> [WHAT YOU HAVE TO DO]: All lines with the word "root" in the material below are required.

> [LISTED ENTRIES]:

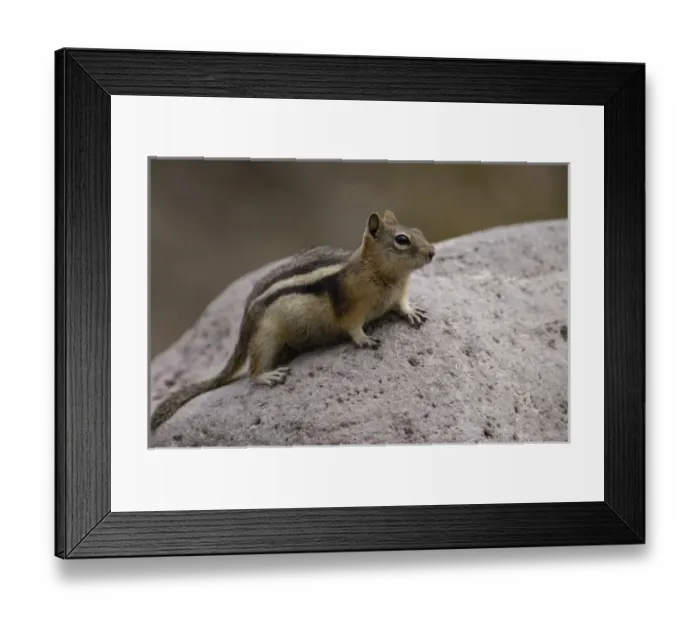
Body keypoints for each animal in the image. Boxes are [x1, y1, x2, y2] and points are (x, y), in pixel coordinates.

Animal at [149, 210, 436, 432]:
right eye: (402, 240)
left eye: (419, 230)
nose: (432, 252)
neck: (384, 275)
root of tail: (246, 319)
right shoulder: (351, 308)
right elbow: (352, 326)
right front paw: (364, 339)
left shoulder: (398, 294)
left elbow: (401, 305)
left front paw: (412, 311)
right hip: (267, 337)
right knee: (252, 371)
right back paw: (267, 376)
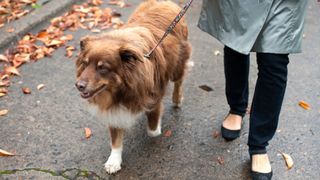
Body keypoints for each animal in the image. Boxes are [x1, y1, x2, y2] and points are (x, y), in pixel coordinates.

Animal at [75, 0, 191, 174]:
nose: (78, 86)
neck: (121, 90)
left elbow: (153, 130)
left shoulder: (153, 96)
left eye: (102, 68)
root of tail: (164, 2)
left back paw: (177, 99)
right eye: (85, 63)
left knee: (179, 81)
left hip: (178, 63)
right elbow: (116, 138)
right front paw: (114, 160)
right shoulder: (113, 109)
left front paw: (155, 124)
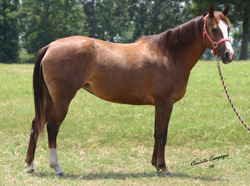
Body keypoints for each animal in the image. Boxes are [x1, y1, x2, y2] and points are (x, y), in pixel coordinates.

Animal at [25, 4, 234, 176]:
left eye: (229, 28)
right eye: (214, 29)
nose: (229, 55)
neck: (169, 54)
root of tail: (50, 46)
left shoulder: (159, 104)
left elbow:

> [YOUR RESPONSE]:
root of tail: (246, 319)
root of tail: (164, 2)
root of tail: (50, 46)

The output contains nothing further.